TNFD with Us, Chameleon Buildings and Free Hydrogen
In this issue:
TNFD guidelines published
We’ve been talking about it for a couple of years and the final framework from the Taskforce on Nature Related Financial Disclosures has now been published. The framework covers 14 recommended disclosures and there is supporting guidance around implementation. More than 190 countries, including NZ, have committed to mandating TNFD reporting by 2030.
Offset markets hitting new heights
Despite major and growing concerns about the integrity of offset markets, market growth is skyrocketing. Analysis just published by Trove Research reveals investment in carbon credit projects in the period 2020-22 was 160% higher than in the previous 8 years.
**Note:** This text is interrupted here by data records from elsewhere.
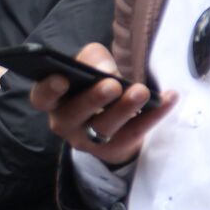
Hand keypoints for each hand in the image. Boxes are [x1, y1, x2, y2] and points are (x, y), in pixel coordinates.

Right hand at [30, 42, 177, 166]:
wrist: (110, 122)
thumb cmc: (92, 87)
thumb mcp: (86, 67)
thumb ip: (92, 59)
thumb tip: (106, 69)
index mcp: (52, 101)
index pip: (41, 98)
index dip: (49, 90)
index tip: (62, 78)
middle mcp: (64, 123)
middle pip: (74, 114)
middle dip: (93, 98)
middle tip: (112, 85)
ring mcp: (87, 140)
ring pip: (104, 128)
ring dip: (124, 109)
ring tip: (142, 92)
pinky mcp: (113, 149)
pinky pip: (134, 133)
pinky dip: (153, 115)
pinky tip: (168, 98)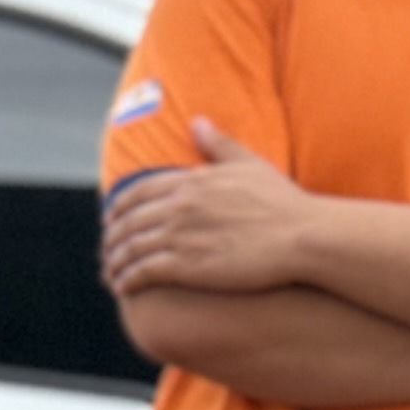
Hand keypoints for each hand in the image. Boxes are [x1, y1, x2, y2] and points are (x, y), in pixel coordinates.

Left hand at [97, 122, 313, 297]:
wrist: (303, 236)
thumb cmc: (283, 203)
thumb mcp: (250, 164)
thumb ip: (219, 144)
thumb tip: (197, 121)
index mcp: (191, 182)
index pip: (137, 192)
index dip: (118, 207)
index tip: (110, 219)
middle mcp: (179, 206)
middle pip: (128, 222)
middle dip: (112, 239)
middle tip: (106, 251)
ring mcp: (181, 236)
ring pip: (130, 249)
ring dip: (115, 263)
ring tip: (110, 274)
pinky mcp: (186, 265)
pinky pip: (143, 272)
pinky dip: (128, 280)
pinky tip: (123, 288)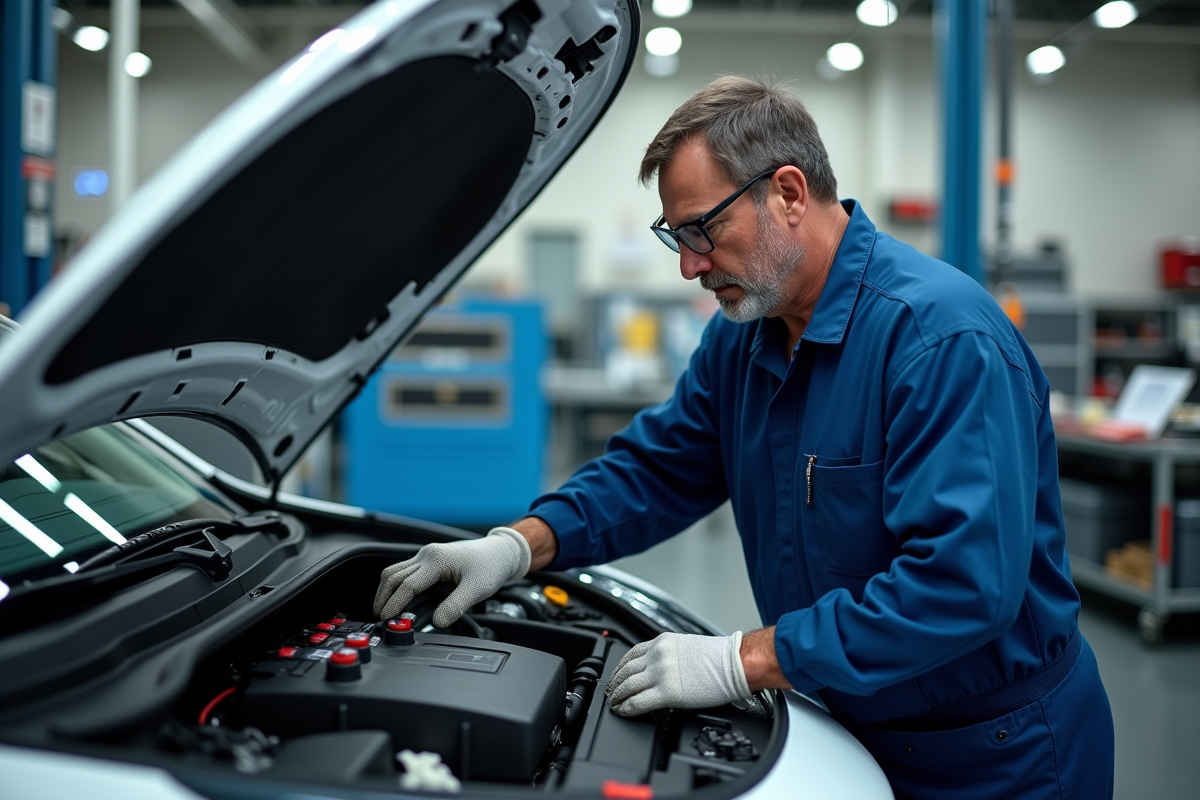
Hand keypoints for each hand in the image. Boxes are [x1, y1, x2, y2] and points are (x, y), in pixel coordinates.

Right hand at [372, 527, 531, 626]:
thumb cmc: (491, 566)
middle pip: (393, 576)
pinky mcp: (429, 559)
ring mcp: (426, 555)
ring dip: (386, 590)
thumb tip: (437, 622)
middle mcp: (427, 555)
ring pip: (395, 571)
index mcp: (436, 560)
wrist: (501, 551)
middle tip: (379, 619)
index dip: (395, 604)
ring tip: (383, 610)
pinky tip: (396, 598)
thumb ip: (456, 606)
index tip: (386, 620)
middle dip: (383, 598)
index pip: (407, 585)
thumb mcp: (477, 590)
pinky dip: (395, 585)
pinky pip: (404, 570)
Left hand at [607, 632, 751, 716]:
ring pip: (627, 686)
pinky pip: (638, 702)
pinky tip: (623, 711)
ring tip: (614, 704)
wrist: (733, 664)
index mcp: (662, 642)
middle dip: (615, 684)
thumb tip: (660, 667)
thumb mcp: (686, 646)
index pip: (630, 654)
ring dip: (617, 697)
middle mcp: (657, 655)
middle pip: (625, 671)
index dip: (619, 668)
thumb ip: (669, 654)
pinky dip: (627, 707)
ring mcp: (660, 673)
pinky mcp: (666, 692)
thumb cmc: (719, 657)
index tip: (616, 676)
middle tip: (610, 693)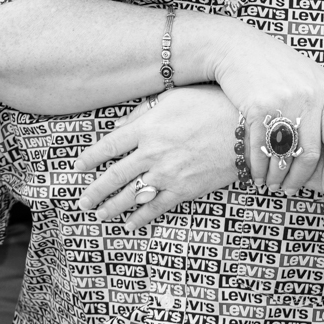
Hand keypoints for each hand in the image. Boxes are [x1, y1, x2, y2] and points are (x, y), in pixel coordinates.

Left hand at [74, 86, 237, 229]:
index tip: (78, 168)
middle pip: (114, 175)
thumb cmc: (210, 104)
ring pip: (131, 196)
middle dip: (95, 191)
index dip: (90, 158)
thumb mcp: (173, 98)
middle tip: (81, 202)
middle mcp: (152, 152)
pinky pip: (157, 207)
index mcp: (147, 127)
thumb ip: (144, 111)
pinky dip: (141, 218)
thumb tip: (120, 126)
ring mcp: (168, 173)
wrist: (245, 129)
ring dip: (112, 208)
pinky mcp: (184, 189)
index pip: (108, 145)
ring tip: (99, 216)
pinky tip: (130, 225)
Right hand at [211, 26, 323, 197]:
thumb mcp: (318, 76)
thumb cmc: (281, 64)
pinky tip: (257, 176)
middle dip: (301, 178)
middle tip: (292, 190)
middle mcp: (307, 98)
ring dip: (278, 177)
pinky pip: (260, 147)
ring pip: (286, 153)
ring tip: (273, 186)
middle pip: (311, 152)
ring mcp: (282, 102)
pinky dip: (258, 167)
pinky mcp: (256, 106)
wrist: (239, 48)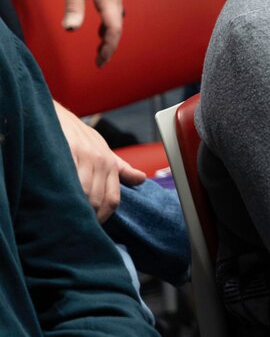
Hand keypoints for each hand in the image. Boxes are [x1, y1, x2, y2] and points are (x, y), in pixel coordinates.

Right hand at [53, 100, 145, 222]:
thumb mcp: (103, 150)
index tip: (92, 226)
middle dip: (86, 216)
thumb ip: (121, 169)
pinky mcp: (67, 151)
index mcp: (110, 164)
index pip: (113, 199)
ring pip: (83, 193)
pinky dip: (63, 193)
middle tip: (74, 224)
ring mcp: (84, 156)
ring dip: (75, 208)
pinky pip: (68, 178)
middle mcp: (100, 161)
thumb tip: (142, 180)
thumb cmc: (79, 136)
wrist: (55, 115)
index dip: (103, 216)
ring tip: (64, 217)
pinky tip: (57, 200)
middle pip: (97, 200)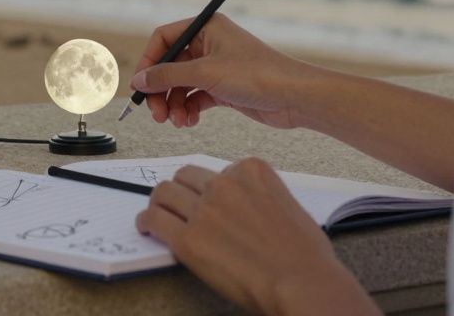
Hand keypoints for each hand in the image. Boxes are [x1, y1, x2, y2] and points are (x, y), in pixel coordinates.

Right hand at [130, 13, 312, 128]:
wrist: (295, 97)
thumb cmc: (257, 75)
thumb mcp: (205, 73)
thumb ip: (168, 76)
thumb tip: (139, 79)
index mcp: (206, 27)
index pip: (164, 38)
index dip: (149, 61)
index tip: (141, 84)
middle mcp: (209, 44)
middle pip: (170, 65)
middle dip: (161, 90)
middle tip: (156, 114)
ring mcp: (216, 66)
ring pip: (182, 85)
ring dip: (175, 104)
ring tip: (177, 121)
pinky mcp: (224, 87)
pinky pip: (196, 97)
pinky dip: (189, 109)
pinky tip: (190, 121)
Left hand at [136, 159, 376, 314]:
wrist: (302, 283)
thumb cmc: (305, 255)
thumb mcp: (288, 205)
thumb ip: (260, 197)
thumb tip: (244, 209)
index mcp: (251, 171)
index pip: (218, 171)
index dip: (211, 188)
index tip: (210, 202)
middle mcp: (224, 184)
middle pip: (186, 176)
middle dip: (182, 190)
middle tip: (179, 205)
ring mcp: (204, 210)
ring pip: (164, 193)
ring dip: (160, 203)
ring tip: (158, 214)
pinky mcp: (188, 239)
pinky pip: (155, 220)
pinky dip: (147, 222)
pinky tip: (148, 229)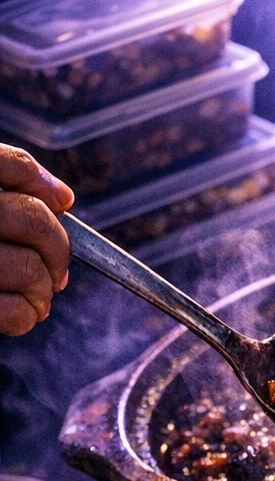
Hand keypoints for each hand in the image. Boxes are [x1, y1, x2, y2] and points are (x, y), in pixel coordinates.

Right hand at [0, 142, 73, 335]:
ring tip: (37, 293)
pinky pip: (13, 311)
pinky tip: (21, 311)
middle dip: (57, 247)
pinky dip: (26, 315)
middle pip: (32, 220)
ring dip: (43, 287)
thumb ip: (0, 182)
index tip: (60, 202)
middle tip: (55, 265)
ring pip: (29, 269)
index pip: (10, 165)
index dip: (42, 186)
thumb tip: (62, 197)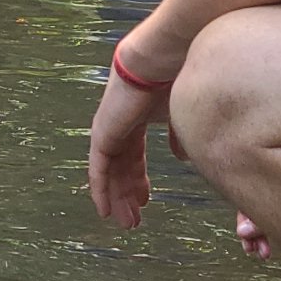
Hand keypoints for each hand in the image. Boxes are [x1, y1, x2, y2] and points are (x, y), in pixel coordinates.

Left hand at [86, 28, 184, 226]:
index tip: (146, 199)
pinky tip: (104, 209)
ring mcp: (108, 127)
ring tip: (126, 222)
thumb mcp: (182, 113)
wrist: (165, 57)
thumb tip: (181, 157)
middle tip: (134, 220)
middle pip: (121, 167)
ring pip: (109, 172)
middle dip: (128, 194)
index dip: (139, 179)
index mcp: (138, 117)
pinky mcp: (102, 132)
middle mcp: (120, 123)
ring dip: (116, 198)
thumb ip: (180, 136)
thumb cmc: (179, 76)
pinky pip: (98, 168)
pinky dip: (100, 190)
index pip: (134, 155)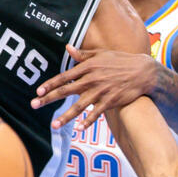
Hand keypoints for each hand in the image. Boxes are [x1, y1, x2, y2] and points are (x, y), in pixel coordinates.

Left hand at [31, 45, 155, 129]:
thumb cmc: (120, 61)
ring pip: (80, 106)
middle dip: (49, 99)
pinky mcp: (111, 101)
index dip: (50, 84)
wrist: (143, 71)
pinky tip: (79, 129)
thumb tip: (67, 48)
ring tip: (54, 125)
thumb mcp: (101, 54)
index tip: (38, 91)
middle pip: (66, 91)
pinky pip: (97, 113)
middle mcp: (92, 79)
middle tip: (34, 105)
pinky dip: (88, 121)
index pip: (64, 77)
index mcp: (88, 67)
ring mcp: (101, 91)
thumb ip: (83, 54)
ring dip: (66, 116)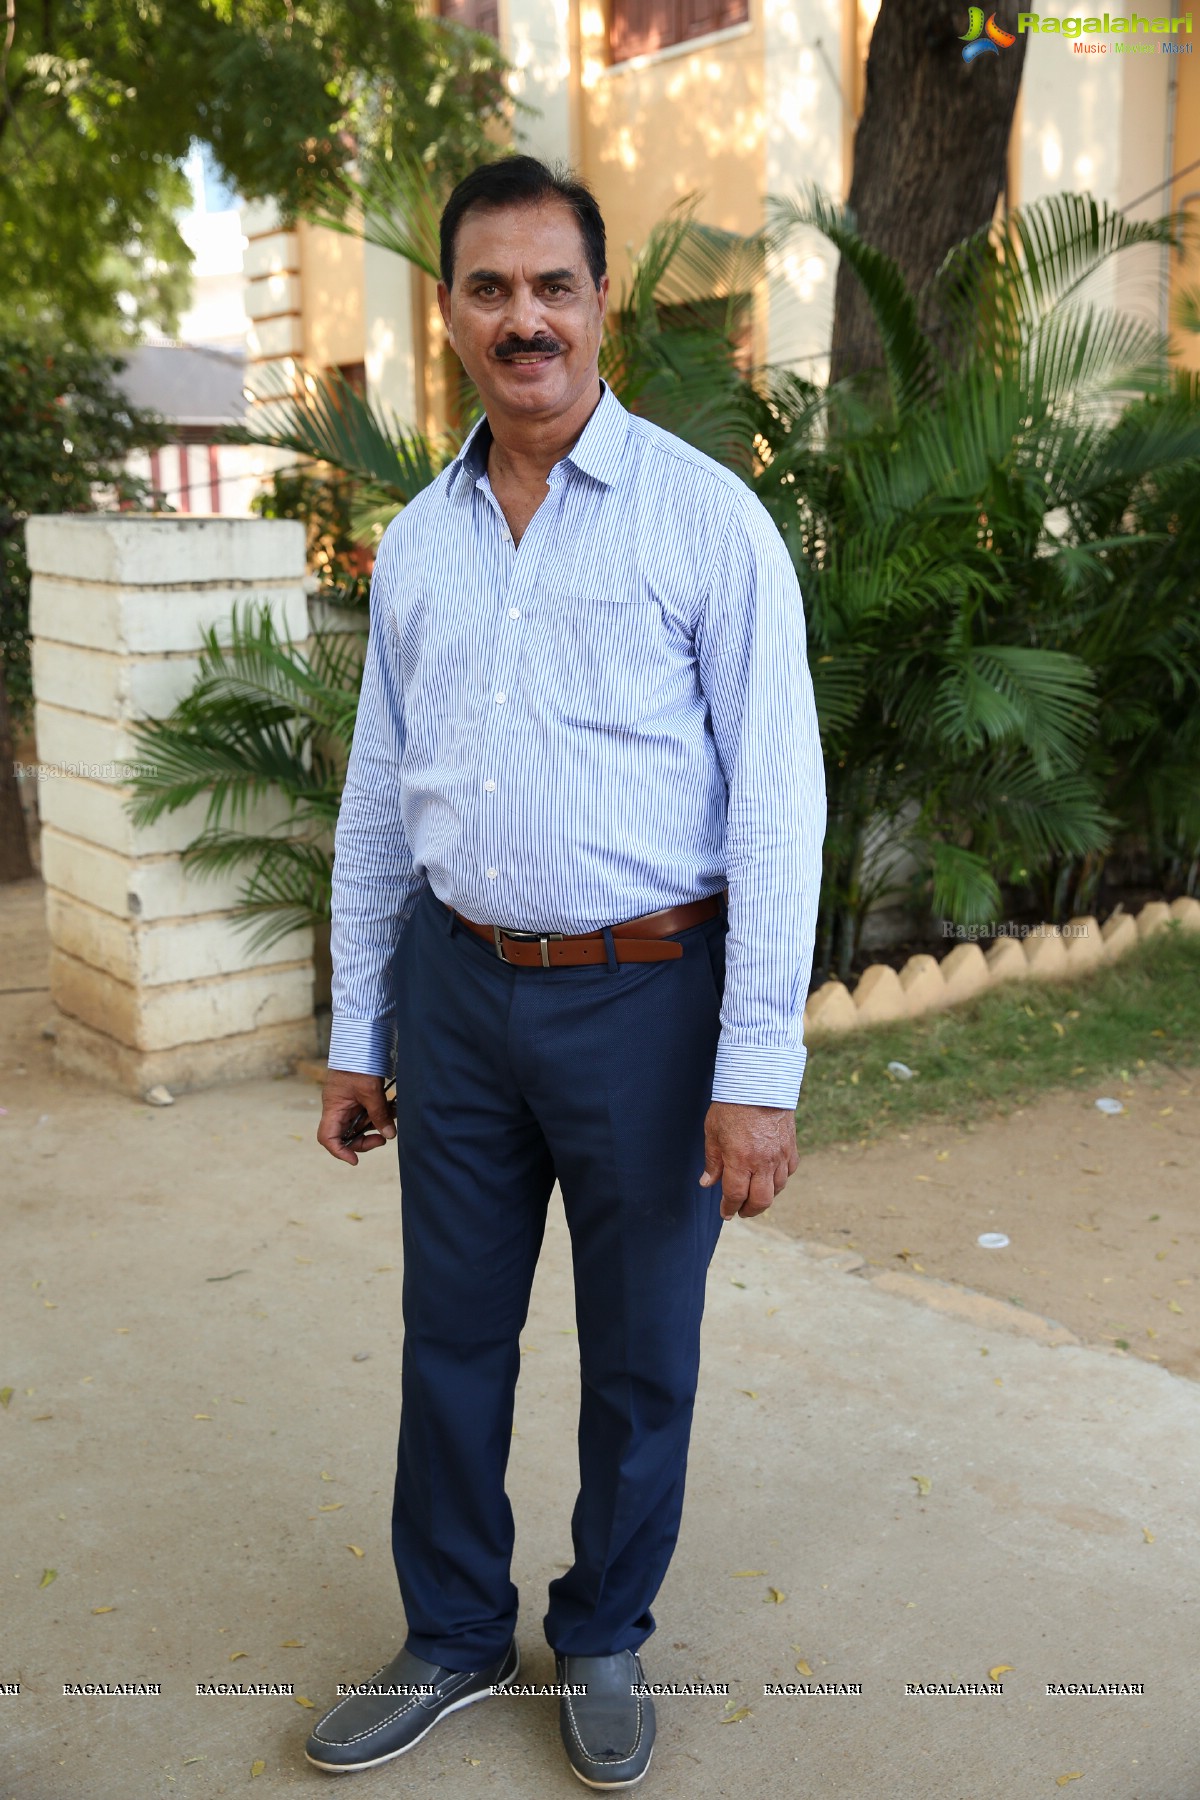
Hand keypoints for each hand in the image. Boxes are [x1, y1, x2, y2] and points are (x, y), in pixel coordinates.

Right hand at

Over the last 10 years US$36bn (NZ$61bn) has been invested in carbon credits.
100 becomes 9 to 15
A new technique for assessing the likelihood of severe flooding indicates the frequency of events will increase ten-fold by 2050. The historic technique for assessing flood risk that gave us the concept of a once in a hundred years event, i.e. a 1% probability, is based on historic data and the probability of repetition. The new study, from scientists at the University of Alabama, builds on data of sea levels collected from 300 sites around the world. Its analysis indicates events of the scale previously described as one in a hundred years are likely to be seen with frequencies of 9-15 years by 2050.
UK leads the way
The latest update from Climate Action Tracker informs us that no country is on track to eliminate fossil fuels from its generation mix. The analysis looks at 16 countries or regions with none being at a stage consistent with achieving 1.5C. The UK appears best placed to come close because of the likely cessation of coal fired generation in 2024. Worryingly, the powerhouse users of coal, China, India and the US are all heading in the wrong direction in eliminating that fuel.
We need to travel 12 times faster
The latest PwC Net Zero Economy Index tells us we need to decarbonise at a rate 12 times faster than our twenty year average if we are to meet the 1.5C target by 2050. To stay within 1.5C, we need to decarbonise at a rate of 17.2% a year, that’s 2 percentage points higher than the equivalent rate last year. Again, the UK is reported as the best performer, averaging decarbonisation of 3.7% a year this century, although this remains woefully short of what is needed.
Accessing finance in the Pacific Islands
The Climate Finance Access Network (CFAN) is partnering with the Pacific Community (SPC) and Global Green Growth Institute (GGGI) and extending its network to include representation in French Polynesia, the Cook Islands and the Federated States of Micronesia as well as embedding an advisor in the SPC. CFAN has advisors across the region and has helped unlock US$67m (NZ$113m) investment in its first year, with a pipeline of another US$348m (NZ$587m). To learn more, a good place to start would be the Pacific Resilience Meeting on 11-13 October. Attendance can be in-person or virtual and is free. There is a link on our Events page.
Chameleon buildings for cooling and warming
While building coatings to help cooling and warming are already in extensive use, scientists from Harbin Institute of Technology (China) have developed the first colour-changing building coatings that both cool in summer and warm in winter. When heated above 20C the surface starts to change colour from dark to light grey and even in its light state remains cooler than white paint in comparative testing. It has been tested to 80C without signs of damage. The developers believe the coating will deliver a significant improvement in building energy efficiency, especially in regions that experience significant seasonal temperature variation.
Plastic waste to “free” hydrogen win-win-win
Scientists at Rice University (Texas) have developed a technique for generating hydrogen from waste plastic. The technique involves exposing the waste plastic to rapid flash Joule heating which brings it up to 3100 Kelvin in 4 seconds. The process leaves saleable graphene in sufficient quantities to cover all the operating costs, hydrogen, which can be captured, and deals with the waste.